** Work order **
Where a line in the records below includes "Which", pull that line out.
Provided records: Begin
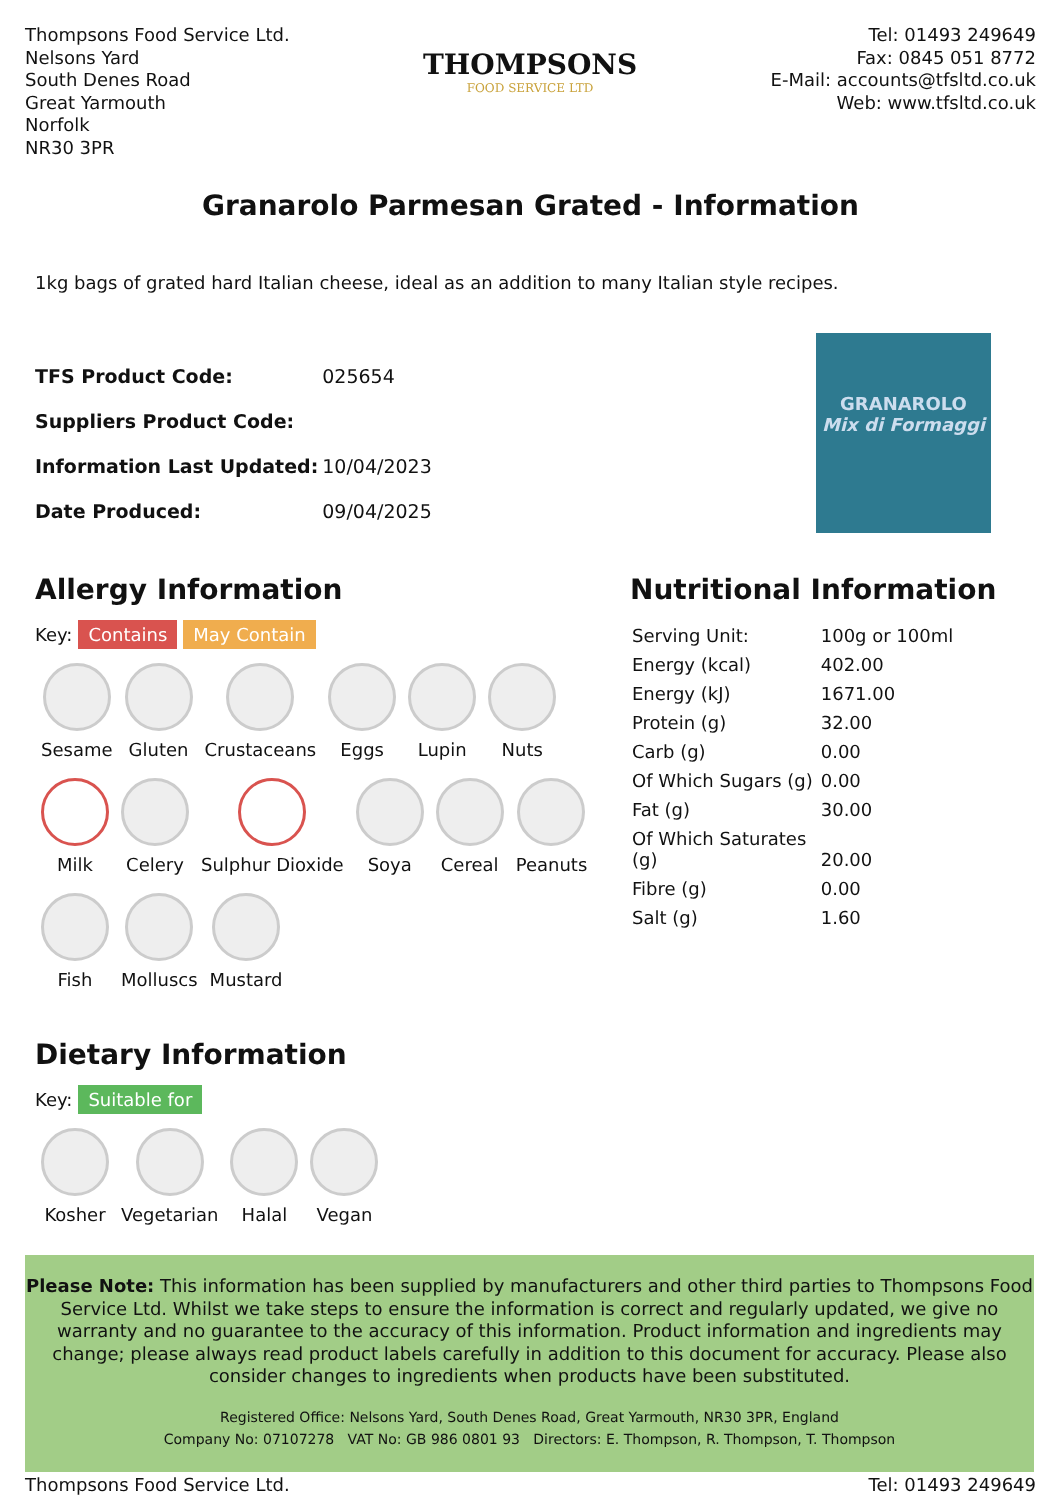Thompsons Food Service Ltd.
Nelsons Yard
South Denes Road
Great Yarmouth
Norfolk
NR30 3PR
THOMPSONS
FOOD SERVICE LTD
Tel: 01493 249649
Fax: 0845 051 8772
E-Mail: accounts@tfsltd.co.uk
Web: www.tfsltd.co.uk
Granarolo Parmesan Grated - Information
1kg bags of grated hard Italian cheese, ideal as an addition to many Italian style recipes.
| TFS Product Code: | 025654 |
| Suppliers Product Code: | |
| Information Last Updated: | 10/04/2023 |
| Date Produced: | 09/04/2025 |
GRANAROLO
Mix di Formaggi
Allergy Information
Key: Contains May Contain
Sesame
Gluten
Crustaceans
Eggs
Lupin
Nuts
Milk
Celery
Sulphur Dioxide
Soya
Cereal
Peanuts
Fish
Molluscs
Mustard
Dietary Information
Key: Suitable for
Kosher
Vegetarian
Halal
Vegan
Nutritional Information
| Serving Unit: | 100g or 100ml |
| Energy (kcal) | 402.00 |
| Energy (kJ) | 1671.00 |
| Protein (g) | 32.00 |
| Carb (g) | 0.00 |
| Of Which Sugars (g) | 0.00 |
| Fat (g) | 30.00 |
| Of Which Saturates (g) | 20.00 |
| Fibre (g) | 0.00 |
| Salt (g) | 1.60 |
Please Note: This information has been supplied by manufacturers and other third parties to Thompsons Food Service Ltd. Whilst we take steps to ensure the information is correct and regularly updated, we give no warranty and no guarantee to the accuracy of this information. Product information and ingredients may change; please always read product labels carefully in addition to this document for accuracy. Please also consider changes to ingredients when products have been substituted.
Registered Office: Nelsons Yard, South Denes Road, Great Yarmouth, NR30 3PR, England
Company No: 07107278 VAT No: GB 986 0801 93 Directors: E. Thompson, R. Thompson, T. Thompson
Thompsons Food Service Ltd. Tel: 01493 249649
Provided records: End
** Your response **
| Of Which Sugars (g) | 0.00 |
| Of Which Saturates (g) | 20.00 |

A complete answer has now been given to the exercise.